Not recognized as a leisure activity
Despite the status as part of ‘young people’s culture’, desperate parents are increasingly turning to institutions and organizations with their worries about computer game addiction. Young people spend so much time playing video games that their extensive need to play  computer games has now become pathologized- by parents, experts, and also by society as a whole. Young people's extensive use of computer games is apparently reaching a point that we as a society find it difficult to accept. There is no place for the young passionate gamers in our society. I do acknowledge that some young people can play video games too much. Young people can really become geeks with their computer games - and at times so much that the ‘geeking’ will affect their homework, their education, and their night's sleep. However not all young people passionate about playing games on computers are addicted.

In principle, I can relate to parental worries. It is difficult as parents to sense what is going on behind the closed bedroom door. Did he remember to do his homework? Why is she sitting in front of the computer screen all the time? It is important to be worried, and it is often an expression of solicitude from the parents. On the other hand, we must assume that the parents would have a more appreciative approach to their children's passionate interest, if the time behind the closed door was being used to practice playing a musical instrument.

Worries about addiction to computer gaming also concern parents’ expectations as to what is important and the right thing for their children to do in their spare time. Computer games are not accepted as a leisure activity, as, for example, music is.

We may have cause for worry if the young people's changes of behaviour are sustained. Nevertheless, in context it should be considered whether young people's extensive computer gaming concerns ordinary everyday problems, such as with their parents, in school or with their friends.

The diagnosis stigmatizes
I need to emphasize that it is not the extensive computer gaming itself that is problematic. The problem is in my opinion that the term computer game addiction is used to describe something that to a greater extent may be ascribed to a generation gap which could end in conflict. Young people's extensive use of computer games often creates conflicts with parents, and the conflicts may accelerate to a point where it becomes difficult for the young people and their parents to communicate.
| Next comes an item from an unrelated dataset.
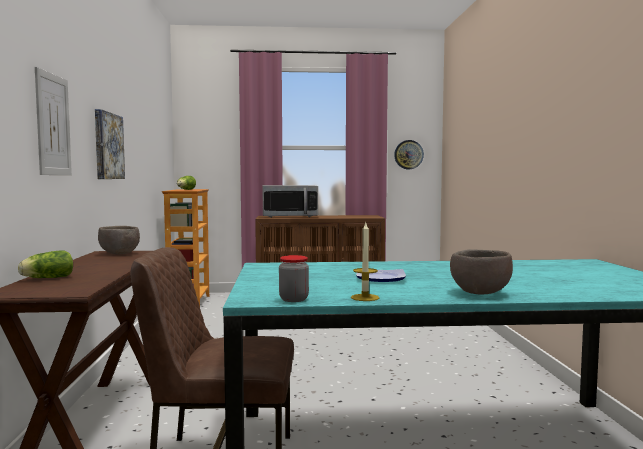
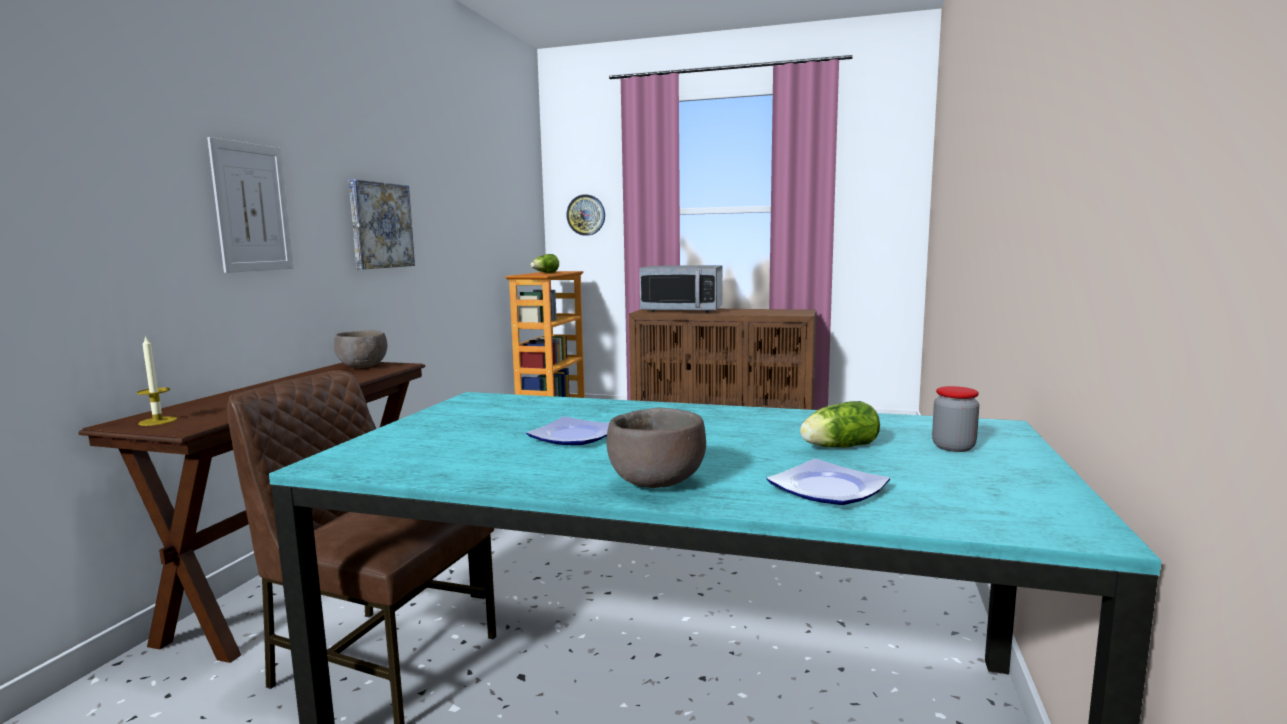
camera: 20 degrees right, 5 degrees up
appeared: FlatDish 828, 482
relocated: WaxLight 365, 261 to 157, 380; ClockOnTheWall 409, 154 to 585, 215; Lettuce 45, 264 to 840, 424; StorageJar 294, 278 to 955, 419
It is as if the addiction excuse is used too often. The point is that the diagnosis also stigmatizes. The addiction stigma sticks, and it makes the young people feel ashamed. They feel guilty, and addiction becomes a part of their identity. To be called a computer addict may exacerbate a situation that is already difficult for a young person, and may mark the beginning of a life as a dissenter.

We need to stop thinking that computer games are addictive. Even researchers in this field find it difficult to agree on whether it is possible to become ill from playing video games too much. We must accept that video games are a space for young people. They create a space for action, either alone or together with others. Computer games forge identities and create social communities where a person is treated with respect, challenged, provoked or just left alone. I am convinced that young people will continue to play computer games in spite of worries about computer game addiction.

The boy mentioned in the text is called ‘Victor’ and is anonymized. The photo is of a model and the model is not ‘Victor’ and is not included in Anne Brus’ thesis.